▶ [RECORDED DATA]
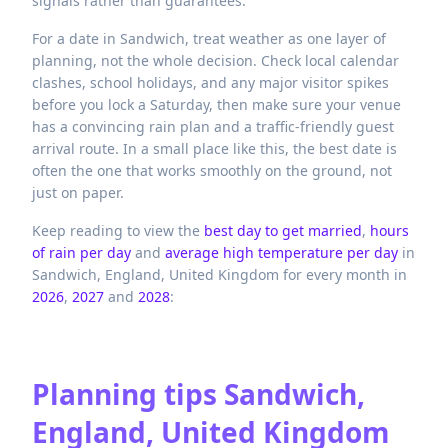
signals rather than guarantees.
For a date in Sandwich, treat weather as one layer of
planning, not the whole decision. Check local calendar
clashes, school holidays, and any major visitor spikes
before you lock a Saturday, then make sure your venue
has a convincing rain plan and a traffic-friendly guest
arrival route. In a small place like this, the best date is
often the one that works smoothly on the ground, not
just on paper.
Keep reading to view the
best day to get married
,
hours
of rain per day
and
average high temperature per day
in
Sandwich,
England,
United Kingdom
for every month in
2026
,
2027
and
2028
:
Planning tips
Sandwich,
England, United Kingdom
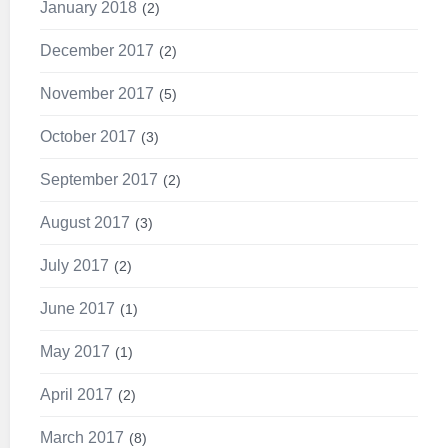
January 2018
2
December 2017
2
November 2017
5
October 2017
3
September 2017
2
August 2017
3
July 2017
2
June 2017
1
May 2017
1
April 2017
2
March 2017
8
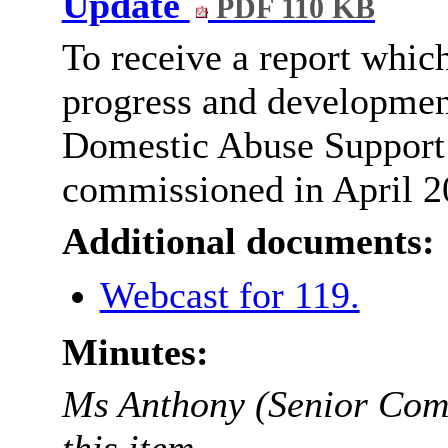
Update
PDF 110 KB
To receive a report whic
progress and development
Domestic Abuse Support 
commissioned in April 2
Additional documents:
Webcast for 119.
Minutes:
Ms Anthony (Senior Comm
this item.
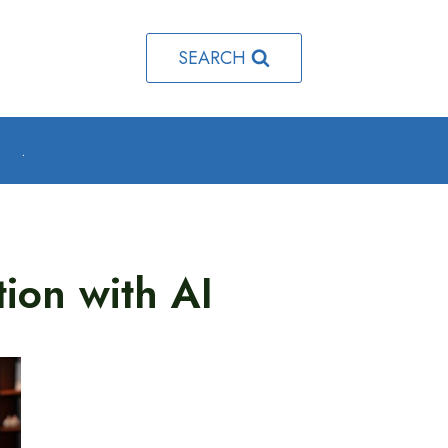
SEARCH
o
.
tion with AI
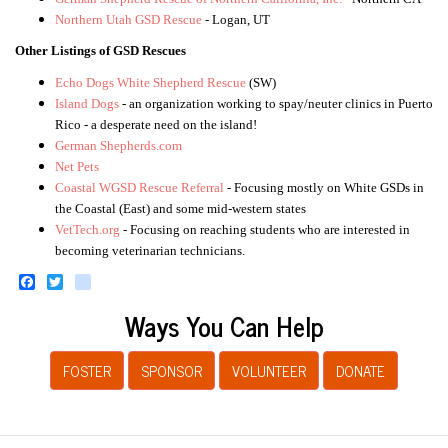
Northern Utah GSD Rescue
- Logan, UT
Other Listings of GSD Rescues
Echo Dogs White Shepherd Rescue
(SW)
Island Dogs
- an organization working to spay/neuter clinics in Puerto
Rico - a desperate need on the island!
German Shepherds.com
Net Pets
Coastal WGSD Rescue Referral
- Focusing mostly on White GSDs in
the Coastal (East) and some mid-western states
VetTech.org
- Focusing on reaching students who are interested in
becoming veterinarian technicians.
Facebook
Twitter
instagram
Ways You Can Help
FOSTER
SPONSOR
VOLUNTEER
DONATE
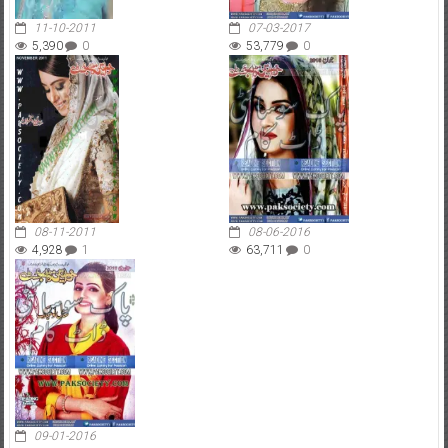
11-10-2011
07-03-2017
5,390
0
53,779
0
08-11-2011
08-06-2016
4,928
1
63,711
0
09-01-2016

▶ [WHAT YOU NEED TO DO] Leave out the pictures and copy every record above exactly.

▶ [EXPECTED ANSWER]
signals rather than guarantees.
For a date in Sandwich, treat weather as one layer of
planning, not the whole decision. Check local calendar
clashes, school holidays, and any major visitor spikes
before you lock a Saturday, then make sure your venue
has a convincing rain plan and a traffic-friendly guest
arrival route. In a small place like this, the best date is
often the one that works smoothly on the ground, not
just on paper.
Keep reading to view the
best day to get married
,
hours
of rain per day
and
average high temperature per day
in
Sandwich,
England,
United Kingdom
for every month in
2026
,
2027
and
2028
:
Planning tips
Sandwich,
England, United Kingdom
January 2018
2
December 2017
2
November 2017
5
October 2017
3
September 2017
2
August 2017
3
July 2017
2
June 2017
1
May 2017
1
April 2017
2
March 2017
8
Update
PDF 110 KB
To receive a report whic
progress and development
Domestic Abuse Support 
commissioned in April 2
Additional documents:
Webcast for 119.
Minutes:
Ms Anthony (Senior Comm
this item.
SEARCH
o
.
tion with AI
Northern Utah GSD Rescue
- Logan, UT
Other Listings of GSD Rescues
Echo Dogs White Shepherd Rescue
(SW)
Island Dogs
- an organization working to spay/neuter clinics in Puerto
Rico - a desperate need on the island!
German Shepherds.com
Net Pets
Coastal WGSD Rescue Referral
- Focusing mostly on White GSDs in
the Coastal (East) and some mid-western states
VetTech.org
- Focusing on reaching students who are interested in
becoming veterinarian technicians.
Facebook
Twitter
instagram
Ways You Can Help
FOSTER
SPONSOR
VOLUNTEER
DONATE
11-10-2011
07-03-2017
5,390
0
53,779
0
08-11-2011
08-06-2016
4,928
1
63,711
0
09-01-2016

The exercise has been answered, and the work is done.